Unfortunately, no surgical details were presented in the study by Yilgor et al., but the inclusion criterion was presented to be ≥ 4 levels of posterior instrumented fusion [7]. Therefore, it is not possible to compare whether the number of fused levels or other surgical methods could explain the differences in the cut-off levels. The study by Gupta et al. and the present study differed in, for example, the median length of fusion, the rate of 3COs, the rod constructs, and the rod materials used [17].

The other referenced studies focused mainly on assessing the accuracy of the GAP score for MCs and did not redefine the cut-off point [15, 16, 19, 20, 24]. However, as the reoperations after ASD surgery cause significant financial costs, it is important to recognize the threshold for severe MCs that require reoperation [8, 10]. Therefore, it would be useful for the surgeon in the planning of ASD surgery that the cut-off point of the GAP score for MCs had been evaluated between different groups. For example, according to the etiology of ASD or the surgical method used.

The cumulative incidence of the reoperated MCs in the present study is in line with previous studies [3,4,5, 7]. As the present study comprised only one DJF, the prediction analysis for DJF separately was not performed. Interestingly, the MCs correlated to the year of surgery, with surgery in the earlier years being more prone to MCs.

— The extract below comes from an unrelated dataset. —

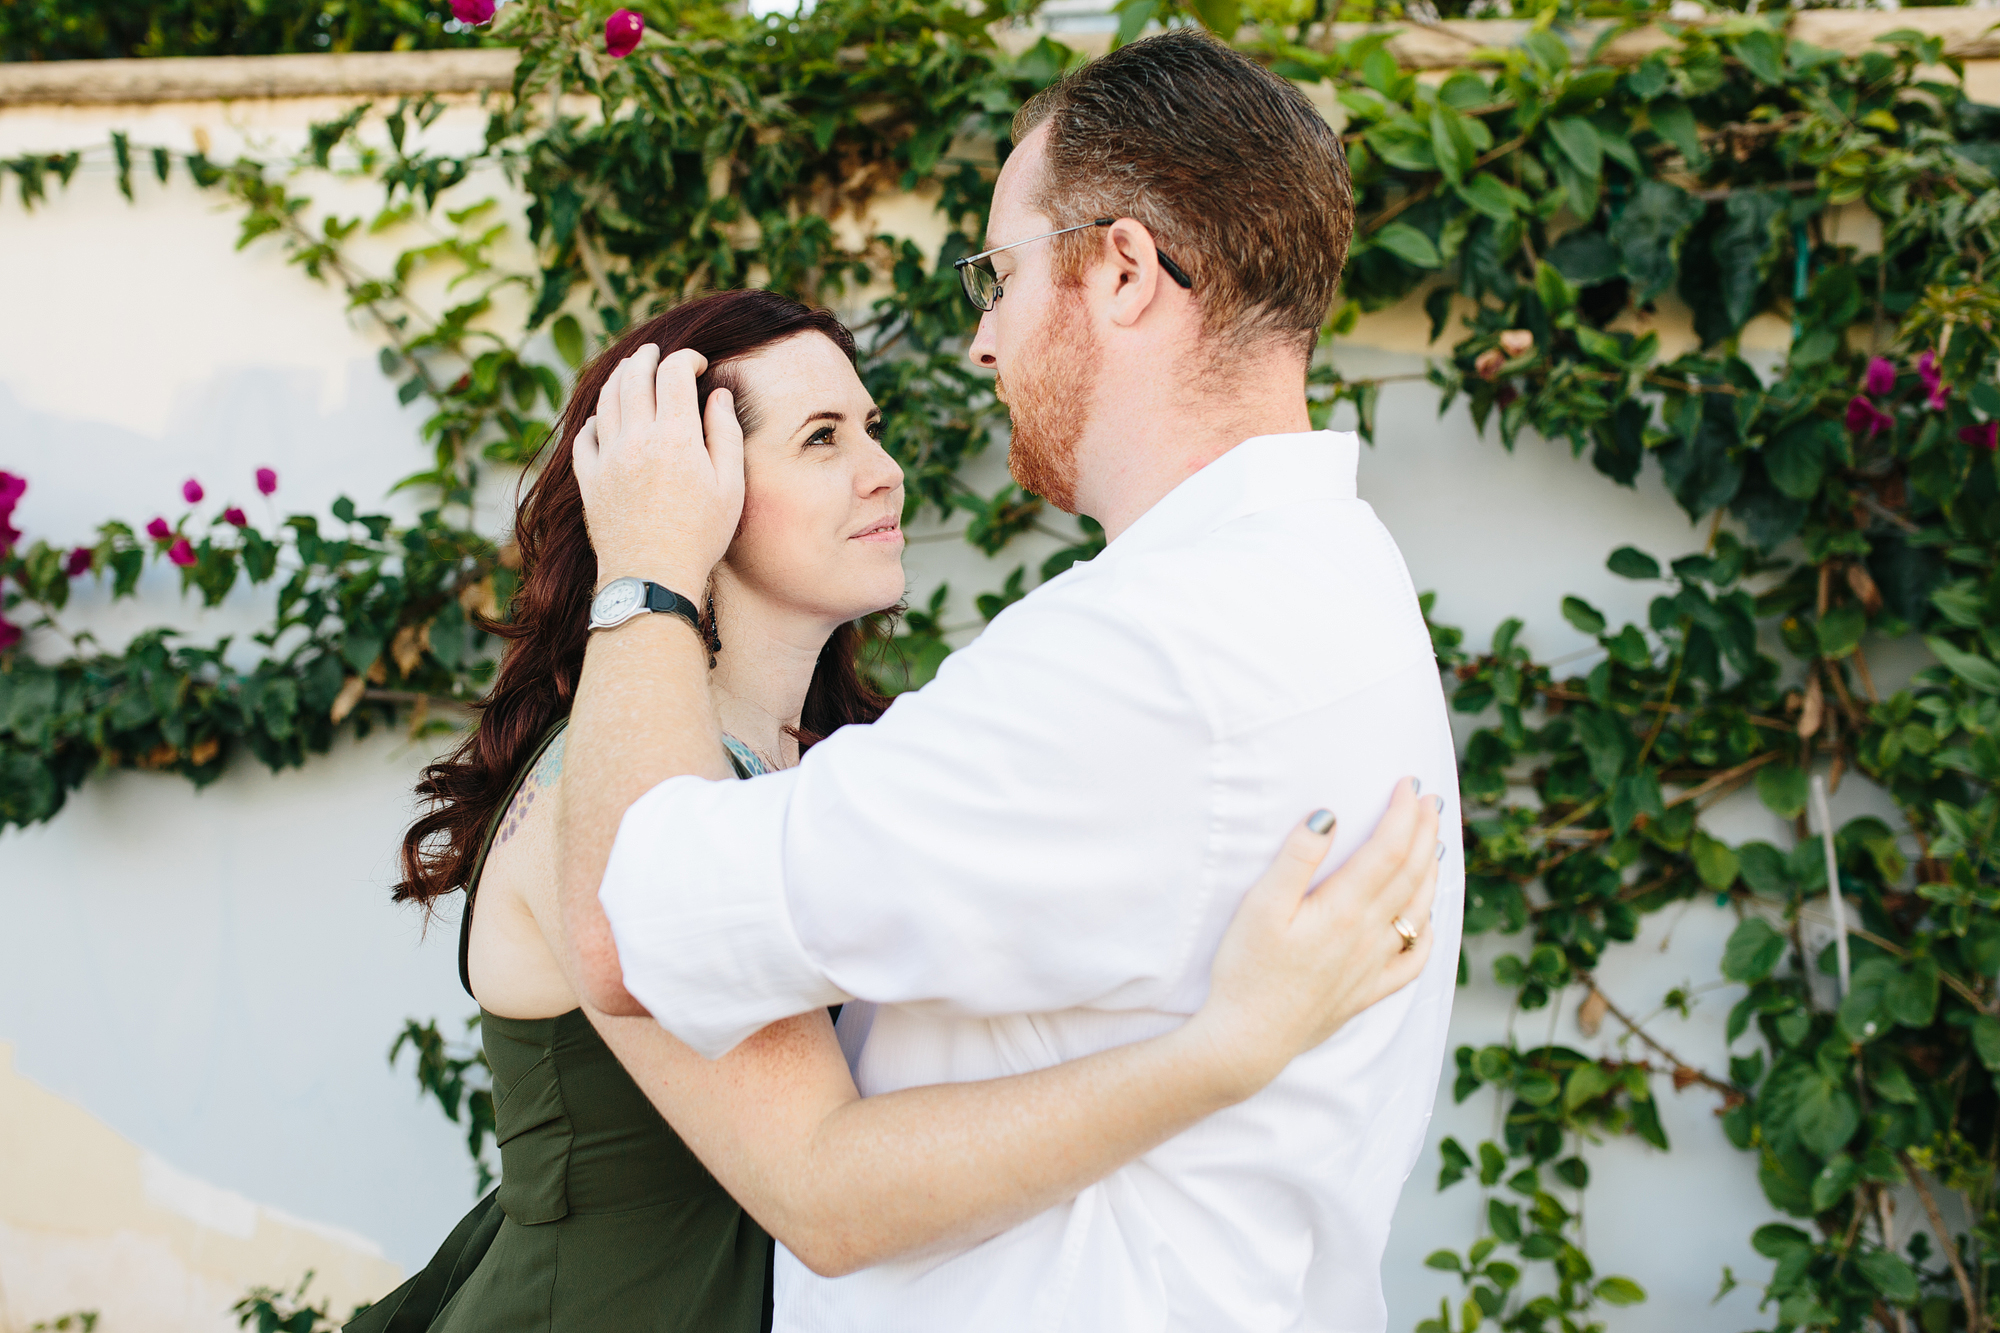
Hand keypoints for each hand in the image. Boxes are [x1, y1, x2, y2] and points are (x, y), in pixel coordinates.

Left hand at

Our study confirms the validity of the GAP score in predicting MCs that require reoperation. The strength of this study is the relatively long follow-up time. To our best knowledge, there are very few long-term studies on the evaluation of the GAP score with more than five years of follow-up, as most studies meet a minimum follow-up period of two years [15, 16, 18,19,20,21,22,23]. In addition, we had an established clinical care team made up of highly experienced spine surgeons and nurses, and patient reachability for controls in the relatively stable catchment area was high. Furthermore, the large amount of prospectively collected data that extensively covered patient demographic data and exact time points as an example of MCs is a further strength of this study.

The limitations of this study are the relatively small number of patients and the heterogenous indications for ASD correction. In addition, the follow-up time of the patients who were operated in previous few years was uneven. Further, learning curve and the development of surgical techniques in ASD surgery may have biased the results, as those patients who underwent the most recent techniques tolerated a poor GAP score better. Also, the weakness of the study is that it does not take into account the effect of patient-reported outcome measurements (PROMs) on reoperations, although the decision to reoperation was made based on the patient's symptoms and radiographic MCs together. We are conducting another study where we evaluate PROMs and reoperations due to MCs among ASD patients. The predictability of clinical outcomes for reoperations due to MCs would also be worth of an investigation.

Conclusion

This study confirms the validity of the GAP score to predict MCs requiring reoperation after ASD surgery. The best predictive value for surgically treated MC was found with the GAP score \(\ge\) 5. The lordosis distribution index (LDI) and the relative spinopelvic alignment (RSA) were the best individual parameters of the GAP score to predict MCs. The cumulative percentage of surgically treated MCs was 18%. Bone-related MCs generally occurred earlier than implant-related MCs.